As a first step in this direction, PICSS has amalgamated an independent, reputable research organization, the ‘Conflict Monitoring Center’ (CMC) into itself. Prior to its amalgamation into PICSS, CMC had been collecting statistical data regarding Pakistan-specific anti-state violence, as well as collecting statistics pertaining to drone attacks on Pakistani soil, and data of victims of such drone strikes. CMC is now working as the statistical division of PICSS. CMC has prepared an excellent database of post-9/11 anti-state violence in Pakistan which includes specific responses by state security forces as well.

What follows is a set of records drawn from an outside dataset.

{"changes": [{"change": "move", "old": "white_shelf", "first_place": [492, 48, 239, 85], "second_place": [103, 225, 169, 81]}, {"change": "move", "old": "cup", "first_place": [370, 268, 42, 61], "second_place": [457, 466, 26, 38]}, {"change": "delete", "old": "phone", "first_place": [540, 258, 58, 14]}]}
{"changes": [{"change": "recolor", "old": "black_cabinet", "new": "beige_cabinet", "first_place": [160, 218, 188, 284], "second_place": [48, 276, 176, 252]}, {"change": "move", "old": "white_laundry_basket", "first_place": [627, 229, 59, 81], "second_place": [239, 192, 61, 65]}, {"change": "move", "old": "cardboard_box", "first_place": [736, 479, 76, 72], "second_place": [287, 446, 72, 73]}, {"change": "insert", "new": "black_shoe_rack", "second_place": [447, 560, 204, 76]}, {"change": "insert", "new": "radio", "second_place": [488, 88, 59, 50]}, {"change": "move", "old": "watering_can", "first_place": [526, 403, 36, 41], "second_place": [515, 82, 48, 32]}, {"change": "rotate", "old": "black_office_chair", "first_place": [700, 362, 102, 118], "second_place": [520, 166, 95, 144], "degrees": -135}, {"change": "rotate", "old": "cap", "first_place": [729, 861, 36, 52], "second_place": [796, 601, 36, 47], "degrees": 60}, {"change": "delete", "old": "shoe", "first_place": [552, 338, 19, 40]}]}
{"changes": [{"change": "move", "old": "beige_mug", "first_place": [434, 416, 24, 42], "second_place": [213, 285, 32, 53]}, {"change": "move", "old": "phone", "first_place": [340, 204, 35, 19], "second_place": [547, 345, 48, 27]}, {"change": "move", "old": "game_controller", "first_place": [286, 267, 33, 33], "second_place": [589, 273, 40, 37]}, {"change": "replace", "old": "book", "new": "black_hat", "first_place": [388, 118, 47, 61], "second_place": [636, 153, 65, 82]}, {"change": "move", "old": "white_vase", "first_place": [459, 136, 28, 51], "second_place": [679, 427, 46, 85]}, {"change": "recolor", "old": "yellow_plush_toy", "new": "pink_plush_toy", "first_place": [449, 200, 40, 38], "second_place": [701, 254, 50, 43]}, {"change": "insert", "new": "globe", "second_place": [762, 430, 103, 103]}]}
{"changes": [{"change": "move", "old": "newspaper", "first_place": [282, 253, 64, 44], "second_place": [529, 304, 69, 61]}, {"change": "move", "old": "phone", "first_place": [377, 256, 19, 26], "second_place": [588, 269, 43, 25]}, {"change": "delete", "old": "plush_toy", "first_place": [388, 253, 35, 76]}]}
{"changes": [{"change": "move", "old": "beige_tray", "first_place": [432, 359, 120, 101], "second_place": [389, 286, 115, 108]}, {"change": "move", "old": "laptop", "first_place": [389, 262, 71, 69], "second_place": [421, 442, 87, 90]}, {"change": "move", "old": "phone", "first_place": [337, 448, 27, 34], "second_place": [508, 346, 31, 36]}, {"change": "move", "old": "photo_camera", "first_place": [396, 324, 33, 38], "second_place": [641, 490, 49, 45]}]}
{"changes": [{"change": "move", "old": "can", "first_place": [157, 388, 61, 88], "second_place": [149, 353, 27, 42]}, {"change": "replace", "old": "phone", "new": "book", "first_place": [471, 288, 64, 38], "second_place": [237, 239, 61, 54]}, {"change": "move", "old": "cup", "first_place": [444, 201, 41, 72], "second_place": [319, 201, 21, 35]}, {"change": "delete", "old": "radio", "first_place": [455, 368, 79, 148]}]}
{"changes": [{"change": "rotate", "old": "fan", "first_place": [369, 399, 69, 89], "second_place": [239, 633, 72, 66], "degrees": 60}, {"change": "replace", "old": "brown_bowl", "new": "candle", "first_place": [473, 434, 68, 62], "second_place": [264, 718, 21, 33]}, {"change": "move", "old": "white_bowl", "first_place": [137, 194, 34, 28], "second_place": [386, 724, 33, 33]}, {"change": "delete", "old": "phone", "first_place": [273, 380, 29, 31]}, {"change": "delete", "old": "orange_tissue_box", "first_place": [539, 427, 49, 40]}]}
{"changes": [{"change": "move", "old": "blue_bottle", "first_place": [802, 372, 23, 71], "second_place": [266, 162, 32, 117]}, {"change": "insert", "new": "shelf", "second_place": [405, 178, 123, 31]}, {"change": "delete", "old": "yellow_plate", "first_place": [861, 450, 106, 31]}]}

PICSS is organized around the following departments:

  • Research Division

  • Statistics and Database Division

  • Counter-Radicalization Division

  • Security Reports Division

  • Event Management Division

  • Advocacy Programs Division

  • Online Information Dissemination Division

  • Printed Material Production Division

Both, rarely updated, invariable material, as well as vibrant and dynamic information, shall be made available at the PICSS Statistics and Database Division. Following is a brief overview of the types of data made available this division:

  • Country Profiles: A comprehensive country profile of each state within the South Asian and Central Asian regions which would include data regarding the geography, population, administrative structure, economic and monetary indices, ethnic and religious makeup, as well as other relevant information concerning the states of these regions.

  • Leadership Profiles: This section would include the religious, ethnic, and ideological mindset of each state leader of the South Asian and Central Asian states.

  • Conflict Profiles: This database would include comprehensive information regarding the past, present, as well as possible future conflicts and areas of strife among the two regions.

  • Militant Leadership Profiles: This information would present data regarding the overt and covert aims and objectives sought by the leadership of militant organizations and groups operating within the South Asian and Central Asian theaters including information related to their command structures and their information acquisition and dissemination systems.

  • Archives Section: This section would maintain a database consisting of bonafide copies of various state to state and state to non-state actor agreements, declarations, announcements, resolutions, and related documentation, so that researchers are able to access this information from a single, reliable, unified comprehensive source.

  • Counter-radicalization Program: Extremism, radicalism, and religious and non-religious fanaticism and associated militancy are an extremely critical factor in the mutual relations between many states of South Asia and Central Asia. Always striving to keep ground realities in focus, PICSS would like to offer a ‘counter narrative’ concerning such challenges.